Reproduce the lines in the records below, from the line containing "scientific name: Equisetum ramosissimum" through the line containing "family: Cupressaceae", with both of those lines included.

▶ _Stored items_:
___
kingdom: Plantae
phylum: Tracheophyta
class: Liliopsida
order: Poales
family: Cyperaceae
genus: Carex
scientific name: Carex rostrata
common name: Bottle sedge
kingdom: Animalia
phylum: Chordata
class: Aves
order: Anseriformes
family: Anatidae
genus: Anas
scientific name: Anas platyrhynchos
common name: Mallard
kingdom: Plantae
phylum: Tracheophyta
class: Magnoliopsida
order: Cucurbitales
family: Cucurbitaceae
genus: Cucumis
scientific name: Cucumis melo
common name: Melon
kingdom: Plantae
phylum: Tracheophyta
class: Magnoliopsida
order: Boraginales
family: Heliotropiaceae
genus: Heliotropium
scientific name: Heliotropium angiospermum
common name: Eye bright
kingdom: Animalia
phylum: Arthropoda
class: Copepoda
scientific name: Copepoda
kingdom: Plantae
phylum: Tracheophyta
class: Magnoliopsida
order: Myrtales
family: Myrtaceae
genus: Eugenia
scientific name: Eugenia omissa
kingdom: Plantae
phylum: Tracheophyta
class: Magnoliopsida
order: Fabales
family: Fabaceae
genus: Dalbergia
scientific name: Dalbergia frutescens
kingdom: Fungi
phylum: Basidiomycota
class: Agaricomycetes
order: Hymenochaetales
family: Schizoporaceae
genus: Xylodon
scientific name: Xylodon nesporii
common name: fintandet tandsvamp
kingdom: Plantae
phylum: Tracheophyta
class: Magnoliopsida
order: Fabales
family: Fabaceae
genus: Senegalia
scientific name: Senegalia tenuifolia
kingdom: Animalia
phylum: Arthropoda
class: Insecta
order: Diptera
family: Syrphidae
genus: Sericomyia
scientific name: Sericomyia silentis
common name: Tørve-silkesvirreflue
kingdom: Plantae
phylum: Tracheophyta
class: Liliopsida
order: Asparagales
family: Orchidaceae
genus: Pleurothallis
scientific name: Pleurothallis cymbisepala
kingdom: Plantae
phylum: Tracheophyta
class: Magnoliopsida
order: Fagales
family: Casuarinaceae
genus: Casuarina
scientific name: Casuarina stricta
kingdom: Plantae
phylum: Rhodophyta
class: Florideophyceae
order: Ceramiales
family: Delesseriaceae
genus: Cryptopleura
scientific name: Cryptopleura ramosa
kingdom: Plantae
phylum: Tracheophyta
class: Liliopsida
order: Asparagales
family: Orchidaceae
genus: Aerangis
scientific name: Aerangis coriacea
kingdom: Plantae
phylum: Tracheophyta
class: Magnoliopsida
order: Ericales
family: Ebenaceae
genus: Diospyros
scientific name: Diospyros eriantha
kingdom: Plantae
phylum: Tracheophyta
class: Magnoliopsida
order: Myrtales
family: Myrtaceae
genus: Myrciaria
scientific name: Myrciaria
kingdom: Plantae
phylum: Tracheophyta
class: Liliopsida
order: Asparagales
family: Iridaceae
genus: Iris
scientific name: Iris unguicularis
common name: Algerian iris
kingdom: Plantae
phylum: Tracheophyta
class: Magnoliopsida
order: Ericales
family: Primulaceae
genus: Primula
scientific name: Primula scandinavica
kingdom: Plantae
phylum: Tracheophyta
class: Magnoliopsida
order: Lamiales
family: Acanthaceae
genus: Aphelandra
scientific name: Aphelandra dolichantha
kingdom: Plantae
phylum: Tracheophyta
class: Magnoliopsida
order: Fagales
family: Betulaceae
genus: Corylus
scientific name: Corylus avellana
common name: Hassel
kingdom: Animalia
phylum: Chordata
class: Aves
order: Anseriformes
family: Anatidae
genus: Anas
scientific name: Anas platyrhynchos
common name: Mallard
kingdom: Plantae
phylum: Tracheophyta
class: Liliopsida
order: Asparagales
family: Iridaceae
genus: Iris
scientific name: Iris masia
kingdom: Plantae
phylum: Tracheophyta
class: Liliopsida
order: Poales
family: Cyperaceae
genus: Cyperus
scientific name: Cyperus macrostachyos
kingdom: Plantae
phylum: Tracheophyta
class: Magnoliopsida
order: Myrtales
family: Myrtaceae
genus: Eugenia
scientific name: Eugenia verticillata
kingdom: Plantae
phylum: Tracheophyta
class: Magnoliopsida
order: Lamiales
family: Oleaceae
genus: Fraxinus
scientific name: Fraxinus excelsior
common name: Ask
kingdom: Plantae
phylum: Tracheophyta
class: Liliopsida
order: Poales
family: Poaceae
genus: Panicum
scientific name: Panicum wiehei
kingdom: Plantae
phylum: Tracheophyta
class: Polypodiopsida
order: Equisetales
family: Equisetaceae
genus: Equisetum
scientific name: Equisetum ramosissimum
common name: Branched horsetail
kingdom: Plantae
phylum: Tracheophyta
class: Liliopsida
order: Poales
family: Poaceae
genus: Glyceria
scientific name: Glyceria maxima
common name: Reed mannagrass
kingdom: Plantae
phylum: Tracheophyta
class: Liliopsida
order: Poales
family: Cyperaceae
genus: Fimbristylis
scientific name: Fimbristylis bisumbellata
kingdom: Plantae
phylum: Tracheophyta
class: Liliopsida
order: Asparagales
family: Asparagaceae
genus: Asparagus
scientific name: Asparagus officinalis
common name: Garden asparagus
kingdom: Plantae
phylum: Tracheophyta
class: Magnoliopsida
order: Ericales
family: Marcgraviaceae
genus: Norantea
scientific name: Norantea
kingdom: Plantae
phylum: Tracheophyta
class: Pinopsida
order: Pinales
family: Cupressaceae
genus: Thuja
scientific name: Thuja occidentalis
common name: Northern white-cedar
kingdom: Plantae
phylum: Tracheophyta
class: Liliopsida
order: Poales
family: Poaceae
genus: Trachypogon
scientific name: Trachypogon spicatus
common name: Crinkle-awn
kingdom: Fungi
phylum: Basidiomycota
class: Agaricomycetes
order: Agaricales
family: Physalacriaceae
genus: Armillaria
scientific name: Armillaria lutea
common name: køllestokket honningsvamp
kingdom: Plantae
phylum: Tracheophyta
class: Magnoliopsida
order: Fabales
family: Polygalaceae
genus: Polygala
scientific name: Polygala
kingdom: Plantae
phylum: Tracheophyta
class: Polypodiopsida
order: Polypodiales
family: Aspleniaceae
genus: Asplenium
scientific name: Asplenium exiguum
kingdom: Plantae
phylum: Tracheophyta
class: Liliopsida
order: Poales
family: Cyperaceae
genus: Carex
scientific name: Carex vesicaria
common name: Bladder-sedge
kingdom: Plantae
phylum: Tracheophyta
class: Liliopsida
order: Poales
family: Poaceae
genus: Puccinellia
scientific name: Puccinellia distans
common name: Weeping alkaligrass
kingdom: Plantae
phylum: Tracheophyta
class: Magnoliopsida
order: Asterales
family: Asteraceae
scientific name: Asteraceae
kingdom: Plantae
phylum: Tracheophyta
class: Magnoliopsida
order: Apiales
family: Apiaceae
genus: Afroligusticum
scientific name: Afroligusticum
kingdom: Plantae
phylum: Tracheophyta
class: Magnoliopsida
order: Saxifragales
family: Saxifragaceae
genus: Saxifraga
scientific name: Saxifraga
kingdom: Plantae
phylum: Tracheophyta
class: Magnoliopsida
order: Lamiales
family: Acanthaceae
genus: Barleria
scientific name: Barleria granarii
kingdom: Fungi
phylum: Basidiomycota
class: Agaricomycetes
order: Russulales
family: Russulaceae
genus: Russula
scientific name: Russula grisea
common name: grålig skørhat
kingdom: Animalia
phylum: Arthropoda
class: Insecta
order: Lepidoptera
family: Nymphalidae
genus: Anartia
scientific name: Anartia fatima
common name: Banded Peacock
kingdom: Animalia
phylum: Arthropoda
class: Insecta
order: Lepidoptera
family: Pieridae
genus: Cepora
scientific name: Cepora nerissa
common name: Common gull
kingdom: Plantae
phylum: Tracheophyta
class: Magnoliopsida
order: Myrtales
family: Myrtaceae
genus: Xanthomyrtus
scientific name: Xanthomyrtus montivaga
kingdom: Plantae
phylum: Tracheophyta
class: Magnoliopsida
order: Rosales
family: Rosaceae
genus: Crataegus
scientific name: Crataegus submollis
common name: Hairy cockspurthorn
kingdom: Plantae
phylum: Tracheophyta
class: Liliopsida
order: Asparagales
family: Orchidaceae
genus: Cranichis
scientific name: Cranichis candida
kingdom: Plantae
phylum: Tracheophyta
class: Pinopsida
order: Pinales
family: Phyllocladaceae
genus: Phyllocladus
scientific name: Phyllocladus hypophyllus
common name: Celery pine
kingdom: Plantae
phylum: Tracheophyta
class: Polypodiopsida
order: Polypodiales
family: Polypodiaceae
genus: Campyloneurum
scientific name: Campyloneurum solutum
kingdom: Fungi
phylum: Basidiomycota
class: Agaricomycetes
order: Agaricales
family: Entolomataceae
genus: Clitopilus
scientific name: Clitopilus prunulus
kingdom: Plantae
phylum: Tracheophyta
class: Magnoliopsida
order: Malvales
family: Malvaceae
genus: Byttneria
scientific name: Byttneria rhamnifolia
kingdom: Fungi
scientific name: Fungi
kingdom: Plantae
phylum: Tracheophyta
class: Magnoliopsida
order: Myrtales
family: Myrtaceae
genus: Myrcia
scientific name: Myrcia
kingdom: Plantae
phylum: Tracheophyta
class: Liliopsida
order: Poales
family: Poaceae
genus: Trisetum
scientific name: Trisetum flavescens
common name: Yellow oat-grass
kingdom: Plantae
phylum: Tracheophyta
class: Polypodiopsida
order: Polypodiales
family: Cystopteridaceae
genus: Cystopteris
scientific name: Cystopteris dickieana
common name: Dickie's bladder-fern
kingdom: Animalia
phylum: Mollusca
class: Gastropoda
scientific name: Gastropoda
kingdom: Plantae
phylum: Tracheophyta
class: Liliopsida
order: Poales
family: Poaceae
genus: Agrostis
___
▶ _Written answer_:
scientific name: Equisetum ramosissimum
common name: Branched horsetail
kingdom: Plantae
phylum: Tracheophyta
class: Liliopsida
order: Poales
family: Poaceae
genus: Glyceria
scientific name: Glyceria maxima
common name: Reed mannagrass
kingdom: Plantae
phylum: Tracheophyta
class: Liliopsida
order: Poales
family: Cyperaceae
genus: Fimbristylis
scientific name: Fimbristylis bisumbellata
kingdom: Plantae
phylum: Tracheophyta
class: Liliopsida
order: Asparagales
family: Asparagaceae
genus: Asparagus
scientific name: Asparagus officinalis
common name: Garden asparagus
kingdom: Plantae
phylum: Tracheophyta
class: Magnoliopsida
order: Ericales
family: Marcgraviaceae
genus: Norantea
scientific name: Norantea
kingdom: Plantae
phylum: Tracheophyta
class: Pinopsida
order: Pinales
family: Cupressaceae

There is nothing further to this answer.